Hello, Newbie and I seem to be a lousy bread maker so help needed
Hi - I am new to bread making and do everything by hand and if I am being honest I am really not doing very at all.
I want to make a soft white loaf to begin with and found a recipe on the web which after a couple of flops produced a reasonably acceptable loaf though it was still too heavy.
Then I got the River Cottage Handbook No3 “Bread” which called for a much lower ratio of liquid to flour than the 75% in the recipe I was using so I switched to the Basic Bread recipe in the book but it always seems too dry and the end results are even heavier than the former recipe but they are both tried and tested recipes so it has to be something I am doing wrong.
The River cottage recipe is 500g strong bread flour (I have Allinsons), 300ml liquid, 5g yeast and 10g salt though after a couple of real flops I switched from water to half water, half milk and switched half the flour to all purpose (Organic Plain) in an attempt to make it softer and added a teaspoon sugar to the yeast part as I use active dried yeast rather than instant yeast and that is what it said do on the tin, I have also tried adding 14g melted butter which seems to improve the flavour but doesn’t seem to do anything else.
This is the method I follow
Night before mix half the flour and warm yeasty liquid cover ( tsp sugar all the liquid and the yeast) and leave till morning.
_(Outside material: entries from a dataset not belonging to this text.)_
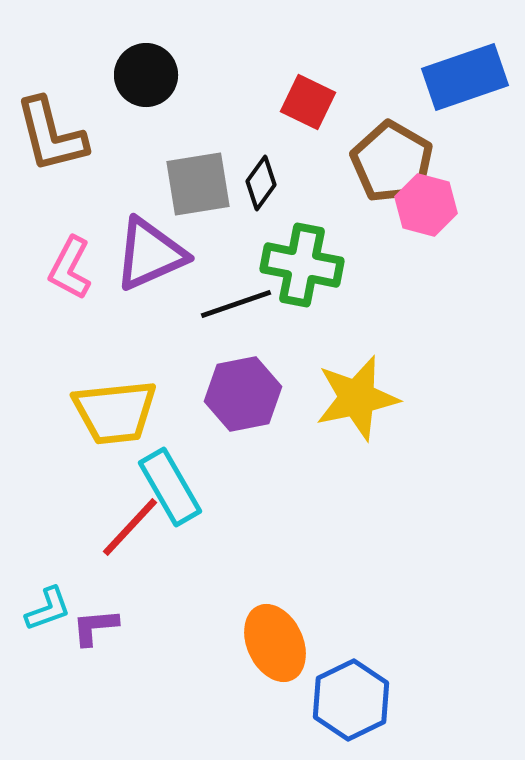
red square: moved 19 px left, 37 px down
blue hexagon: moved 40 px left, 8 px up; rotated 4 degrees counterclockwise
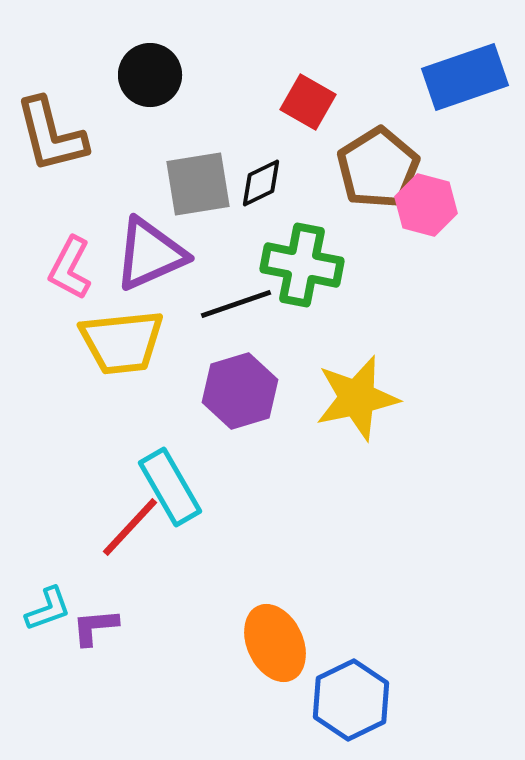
black circle: moved 4 px right
red square: rotated 4 degrees clockwise
brown pentagon: moved 14 px left, 6 px down; rotated 10 degrees clockwise
black diamond: rotated 28 degrees clockwise
purple hexagon: moved 3 px left, 3 px up; rotated 6 degrees counterclockwise
yellow trapezoid: moved 7 px right, 70 px up
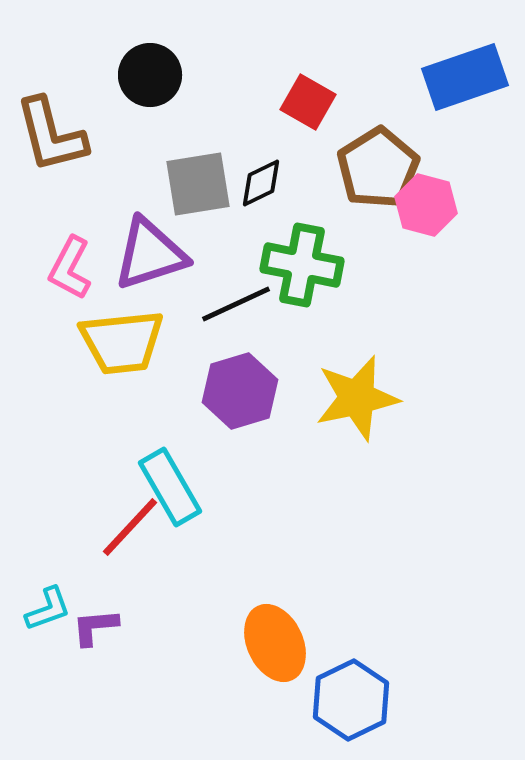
purple triangle: rotated 6 degrees clockwise
black line: rotated 6 degrees counterclockwise
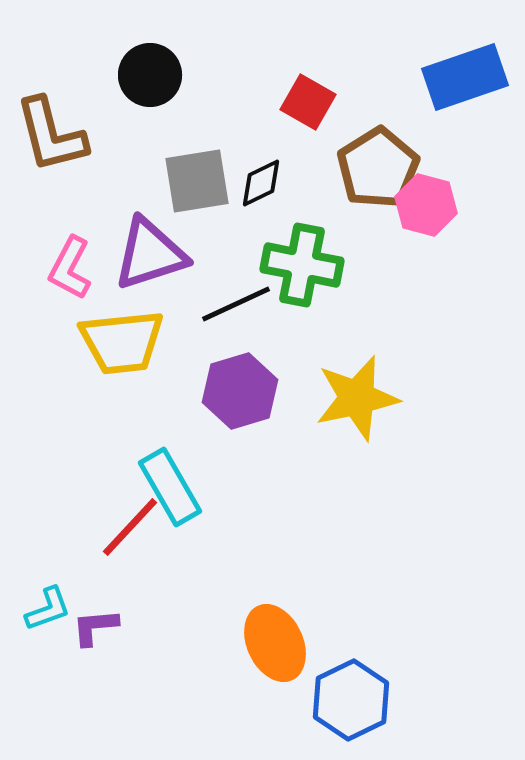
gray square: moved 1 px left, 3 px up
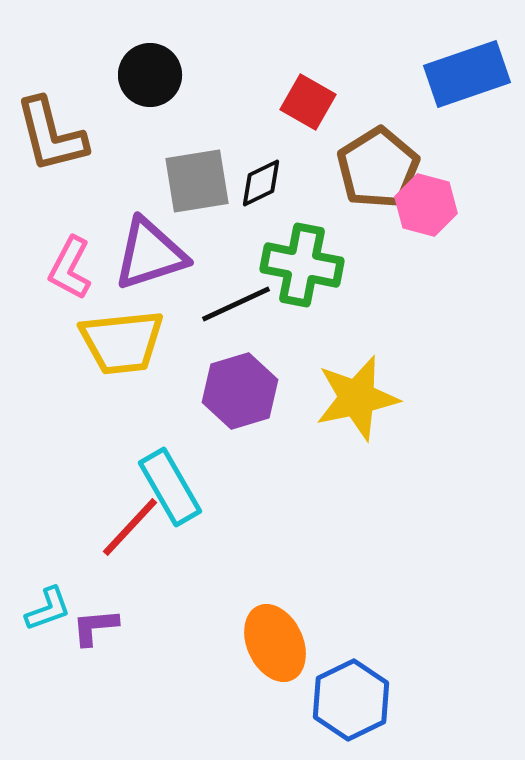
blue rectangle: moved 2 px right, 3 px up
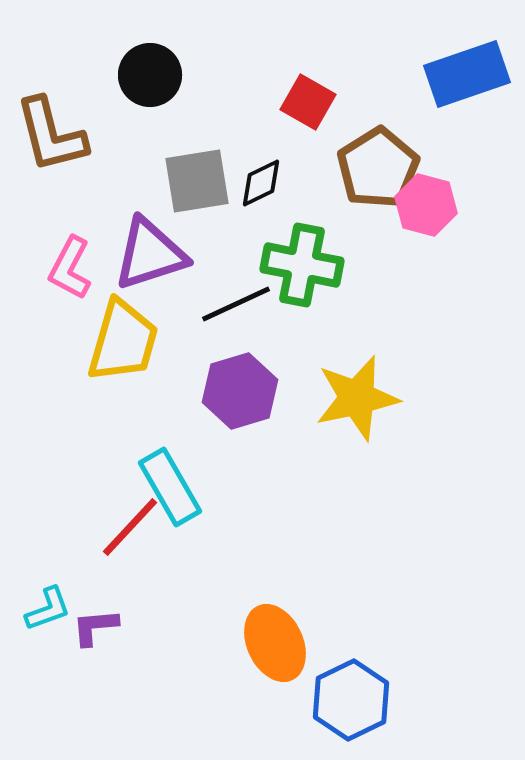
yellow trapezoid: moved 1 px right, 1 px up; rotated 68 degrees counterclockwise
Next day morning mix more of the flour into the overnight batter and when it starts coming together add the little bit of starter dough left from last batch plus the salt, turn out and knead in most of the remaining flour stopping while its till tacky. I did try adding all of the flour before turning it out as stated in the recipe but that made it far too dry
I knead for approx 10-12 mins till dough passes window pane test then put dough into bowl sprayed with oil and leave till it doubles in size about 1 hour.
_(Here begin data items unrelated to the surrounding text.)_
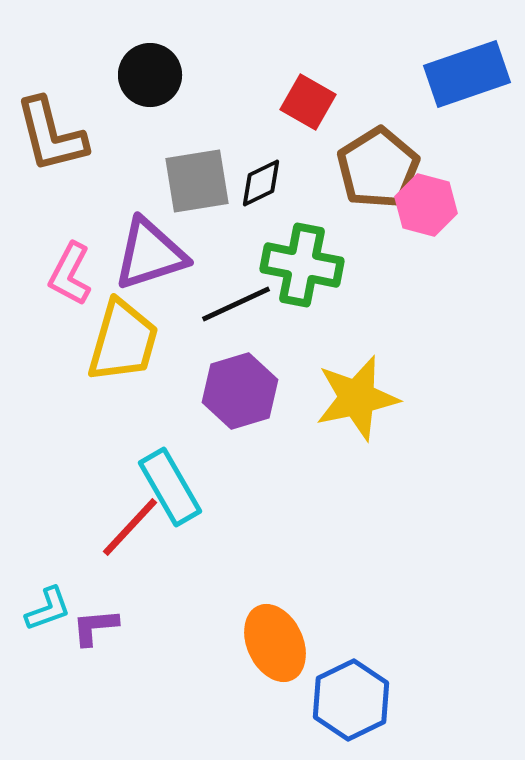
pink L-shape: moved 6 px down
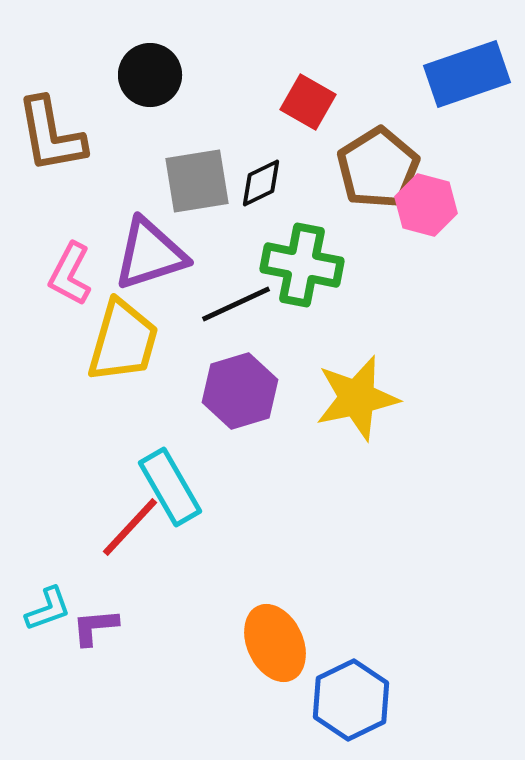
brown L-shape: rotated 4 degrees clockwise
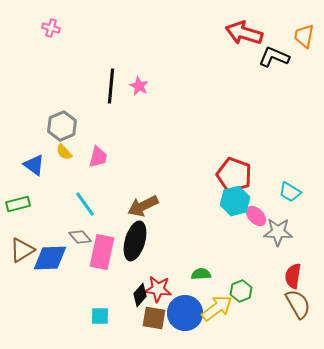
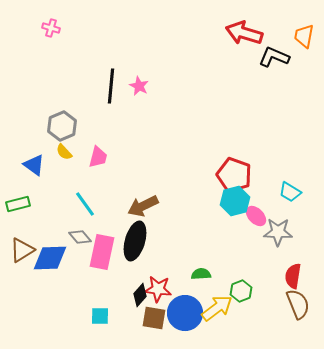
brown semicircle: rotated 8 degrees clockwise
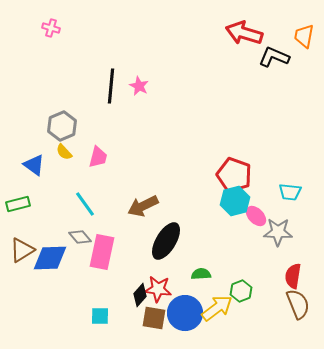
cyan trapezoid: rotated 25 degrees counterclockwise
black ellipse: moved 31 px right; rotated 15 degrees clockwise
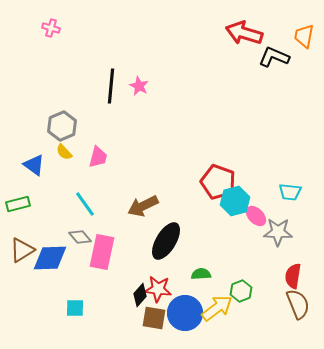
red pentagon: moved 16 px left, 7 px down
cyan square: moved 25 px left, 8 px up
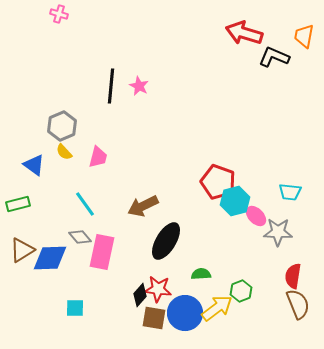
pink cross: moved 8 px right, 14 px up
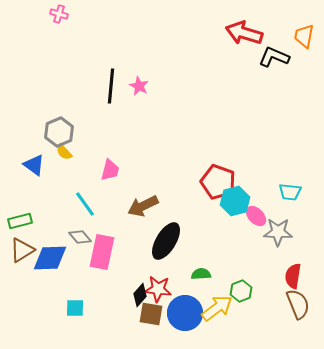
gray hexagon: moved 3 px left, 6 px down
pink trapezoid: moved 12 px right, 13 px down
green rectangle: moved 2 px right, 17 px down
brown square: moved 3 px left, 4 px up
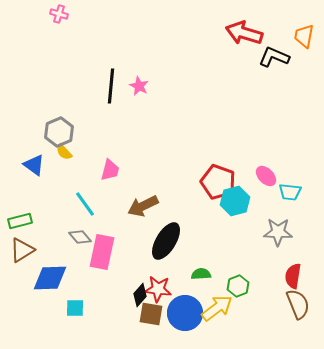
pink ellipse: moved 10 px right, 40 px up
blue diamond: moved 20 px down
green hexagon: moved 3 px left, 5 px up
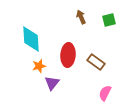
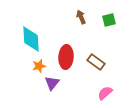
red ellipse: moved 2 px left, 2 px down
pink semicircle: rotated 21 degrees clockwise
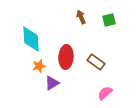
purple triangle: rotated 21 degrees clockwise
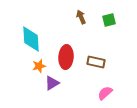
brown rectangle: rotated 24 degrees counterclockwise
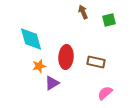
brown arrow: moved 2 px right, 5 px up
cyan diamond: rotated 12 degrees counterclockwise
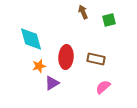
brown rectangle: moved 3 px up
pink semicircle: moved 2 px left, 6 px up
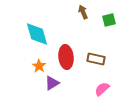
cyan diamond: moved 6 px right, 5 px up
red ellipse: rotated 10 degrees counterclockwise
orange star: rotated 24 degrees counterclockwise
pink semicircle: moved 1 px left, 2 px down
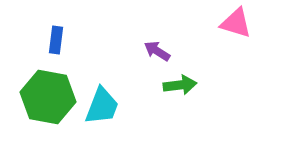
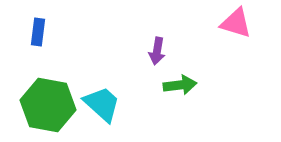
blue rectangle: moved 18 px left, 8 px up
purple arrow: rotated 112 degrees counterclockwise
green hexagon: moved 8 px down
cyan trapezoid: moved 2 px up; rotated 69 degrees counterclockwise
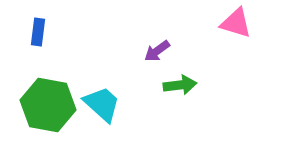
purple arrow: rotated 44 degrees clockwise
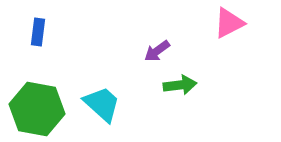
pink triangle: moved 7 px left; rotated 44 degrees counterclockwise
green hexagon: moved 11 px left, 4 px down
Turn out and flatten gently with fingers to deflate excess gas then fold, left right, right left, top bottom, bottom top and return to the bowl. Roughly an hour later when it doubles again turn out and cut off a small piece for next batch and shape the rest for a tin loaf or divide and form rolls as needed.
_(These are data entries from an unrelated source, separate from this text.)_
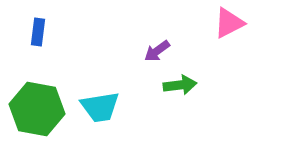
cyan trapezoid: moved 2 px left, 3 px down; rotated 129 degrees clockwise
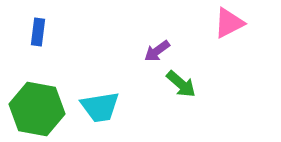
green arrow: moved 1 px right, 1 px up; rotated 48 degrees clockwise
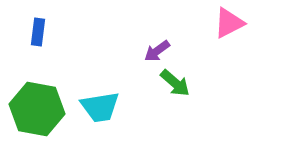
green arrow: moved 6 px left, 1 px up
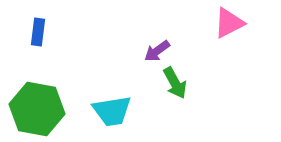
green arrow: rotated 20 degrees clockwise
cyan trapezoid: moved 12 px right, 4 px down
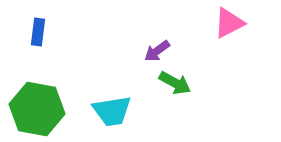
green arrow: rotated 32 degrees counterclockwise
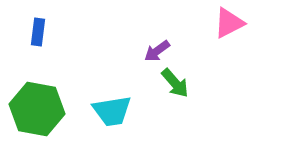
green arrow: rotated 20 degrees clockwise
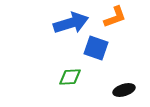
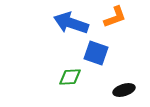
blue arrow: rotated 144 degrees counterclockwise
blue square: moved 5 px down
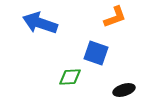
blue arrow: moved 31 px left
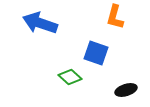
orange L-shape: rotated 125 degrees clockwise
green diamond: rotated 45 degrees clockwise
black ellipse: moved 2 px right
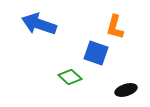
orange L-shape: moved 10 px down
blue arrow: moved 1 px left, 1 px down
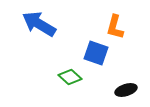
blue arrow: rotated 12 degrees clockwise
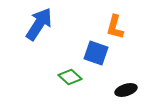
blue arrow: rotated 92 degrees clockwise
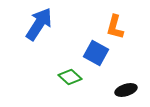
blue square: rotated 10 degrees clockwise
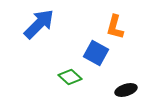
blue arrow: rotated 12 degrees clockwise
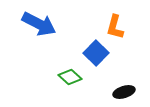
blue arrow: rotated 72 degrees clockwise
blue square: rotated 15 degrees clockwise
black ellipse: moved 2 px left, 2 px down
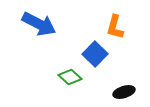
blue square: moved 1 px left, 1 px down
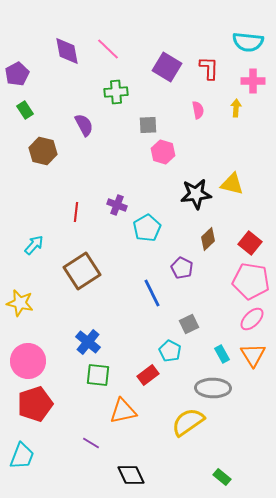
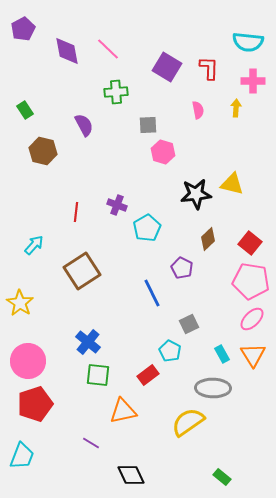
purple pentagon at (17, 74): moved 6 px right, 45 px up
yellow star at (20, 303): rotated 20 degrees clockwise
If making loaf put into sprayed Silverwood loaf pan and leave for final rise. When back up to size (can be another hour or more) put into heated oven. The recipe calls 240c but mine doesn’t go higher than 220-225c so I have to make do with that. Leave to bake for 10 minutes then reduce temperature to around 180c and leave to finish cooking.
When I make rolls with the dough they aren’t terrible but the loaves always seem to be much denser and can be stodgy. Most of the time it’s just about edible providing you eat it all the first day but it is heavier than it should be and even after an hour or more rising my loaves are not nearly as big as the 400g loaves you buy in the shops. They don’t rise much in the oven despite slashing the tops, using a baking stone and putting a baking tray containing boiling water at the bottom so what I end up with is at most half an inch taller than my Silverwood bread pan.
I have tried going back to basics and removing the fat and switching back the milk and plain flour but that produces an even heavier result. So I am running out of ideas and would appreciate any advice you can give.